CitisecOnline profit jumps 26% on Hong Kong trades
MANILA, Philippines - Listed online stock brokerage house CitisecOnline (COL) reported a 26 percent jump in its first quarter net earnings this year to P44 million, mainly driven by its trading operations in Hong Kong.
In a statement, COL president Conrado Bate said net revenues rose 17 percent to P77 million on the back of a 30 percent growth in commission revenues owing to its Hong Kong operations.
He said COL managed to bring down its expenses by 12 percent from P27 million to P24 million as “management took a more prudent approach in managing the company’s financial assets.”
Bate also attributed the growth in net profit to improved volumes during the period under review.
“Trading volumes stabilized in January and February this year and strongly improved by March,” he noted.
As of end-March this year, COL registered a 28 percent increase in new accounts due to the public’s strong response to new products which include Easy Investment Program (EIP).
COL vice-president Juanis Barredo said the EIP is a personal wealth building program that encourages the public to regularly allot a minimum of P5,000 of their savings to purchase stocks from a basket of blue-chip growth stocks personally picked by the broker firm’s research team.

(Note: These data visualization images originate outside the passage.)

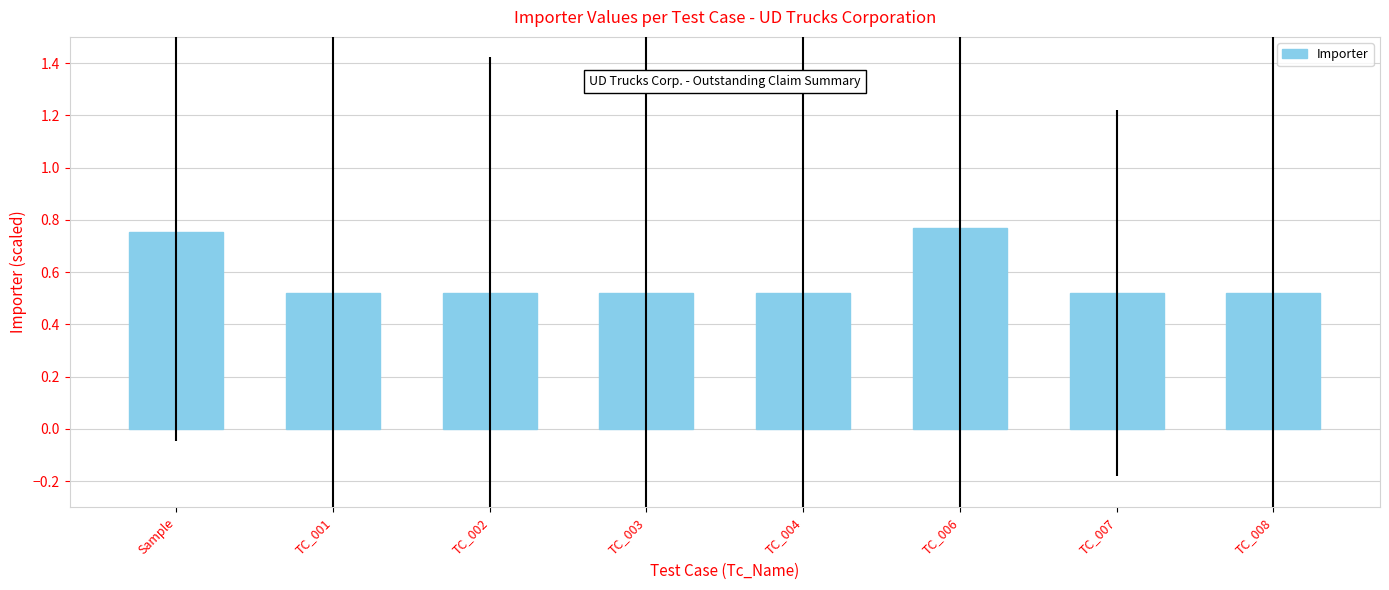

How many series are shown in this chart?

1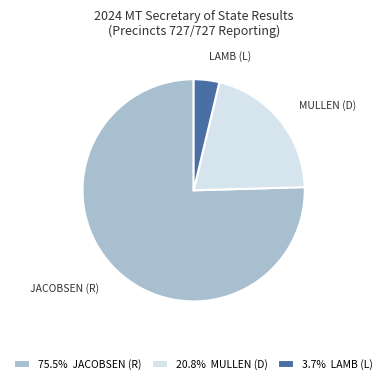

How many slices are in this pie chart?

3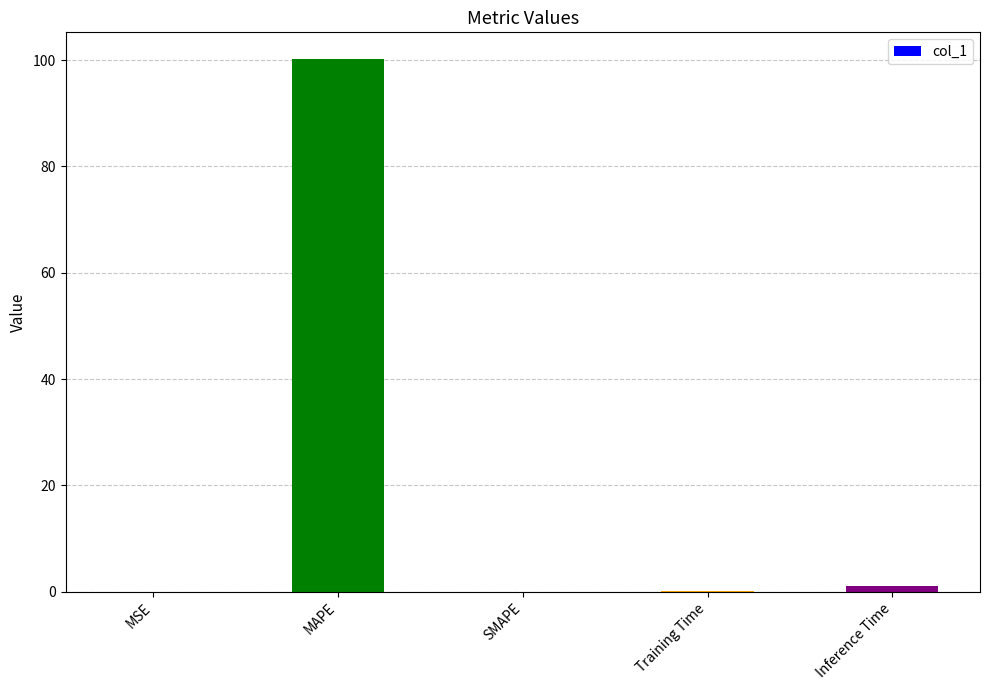

Where is the data nearest to the value 50?

Inference Time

Bate said the program is an ideal entry point to the stock maket for investors who do not have the time and experience to invest in stocks.
Barredo said first-time investors who are afraid to chart their own investment strategies need not worry because the EIP includes a calculator and an auto-reminder calendar feature that allows clients to simply input their chosen stocks and fix the peso amount they wish to invest on pre-programmed schedules.
In spite of the market’s volatility, COL “continues to invest heavily in investor education, research and technology to empower and guide its customers to achieve their investment goals through its web service, regular seminars, and market briefings,” Bate said.
Last year, COL posted a net profit of P106.08 million, down 23 percent from 2007 on lower revenues and increased expenses.